While all this was underway, Boysen was apparently writing
The Smartest Animals on the Planet.


“Previous observations in the wild have provided
documentation,” Boysen says, that New Caledonian Crows “are capable
of using different types of tools to exploit different food sources.”
But she does not say who made the observations and when.
Boysen adds that Oxford University researchers wondered if
crows understand the relationship in tasks that require tool use.
They supposedly devised a series of “exciting studies” that led them
to a “number of conclusions.” But all we learn from this anecdote is
that according to Boysen’s summary, observations suggest that crows
are born with a predisposition for tool use. Who the Oxford
researchers were, when, and what their actual findings were cannot
be verified or followed up easily from the clues Boysen shares.
Even casual visitors to sea otter coves along the west coast
of the U.S. may have watched sea otters using stones to break open
shellfish and crustaceans. For those who have not, Boysen offers no
attributed eyewitness testimony in describing this behavor.
“New observations of wild chimpanzees in Senegal, West
Africa,” Boyson adds, “reveal that they manufacture and use spears
to hunt small primates.”
According to a graphic on page 38, a female chimpanzee picks
out a sturdy stick that she whittles down with her teeth. She plunges
the spear into the hole of a tree-a hiding place for bush babies-and
that’s dinner. Relatively few people have ever seen this.
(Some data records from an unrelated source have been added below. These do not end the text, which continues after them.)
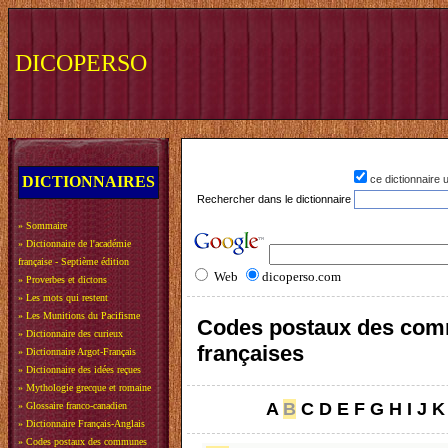
DICOPERSO
DICTIONNAIRES
ce dictionnaire
Rechercher dans le dictionnaire
»
Sommaire
»
Dictionnaire de l'académie
française - Septième édition
Web
dicoperso.com
»
Proverbes et dictons
»
Les mots qui restent
»
Les Munitions du Pacifisme
Codes postaux des co
»
Dictionnaire des curieux
françaises
»
Dictionnaire Argot-Français
»
Dictionnaire des idées reçues
»
Mythologie grecque et romaine
A
B
C
D
E
F
G
H
I
J
K
»
Glossaire franco-canadien
»
Dictionnaire Français-Anglais
»
Codes postaux des communes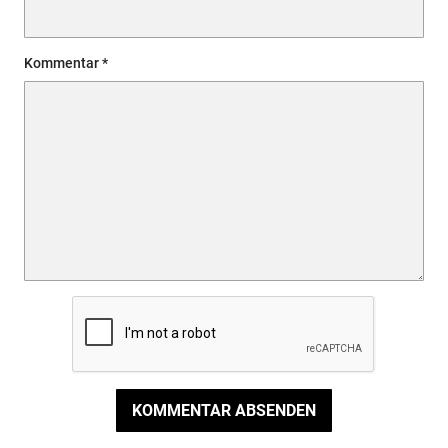
Kommentar
KOMMENTAR ABSENDEN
Again
Boysen refers to studies and observations, but offers no dates,
names or locations.
Boysen does detail some research, including Irene
Pepperberg’s work with African gray parrots and Otto Koehler’s
experiments with birds in the 1930s and 1940s, done to determine
their ability to crunch numbers. But when did a young chimp named
Ali, born in West Africa, learn an artificial language system in
Japan? One may find out through web searches. One will not find out
from Boysen’s book.
“Recent field studies by primatologists have revealed that
the vocalizations of baboons have far more substance than previously
thought,” Boysen says. How recent? Last year or last decade? Who
were the primatologists? Where was the study done, using what
methods?
Stanford University researcher Robert Sapolsky has done
decades of work, both in labs and in the wild, that may fit
Boysen’s description. If Boysen means Sapolsky’s work, he deserves
credit. If she means someone else’s work, this should be identified.
Boysen credits Austrian bee researcher Karl von Frisch
(1886-1982) with spending hundreds of hours studying bee intelligence
and communication, but again fails to say when or where.
Von Frisch, who discovered the scientific foundations of bee
behavior and beekeeping. is often mentioned with fellow Nobel Prize
winner Konrad Lorenz and Otto Koehler (1889-1974) as pioneers of
ethology. Unlike Lorenz, whose publications about wolves and dogs
have been debunked as colored by Nazi idiology, Von Frisch produced
work which has mostly stood up. But, in common with Lorenz and
Koehler, Von Frisch advanced theories that tended to reinforce
tenets of Nazism.
Boysen reportedly lost her chimp colony after nine successive
grant applications failed to win funding to continue her work with
them. A reader may wonder whether those applications failed through
a comparable lack of supporting documentation.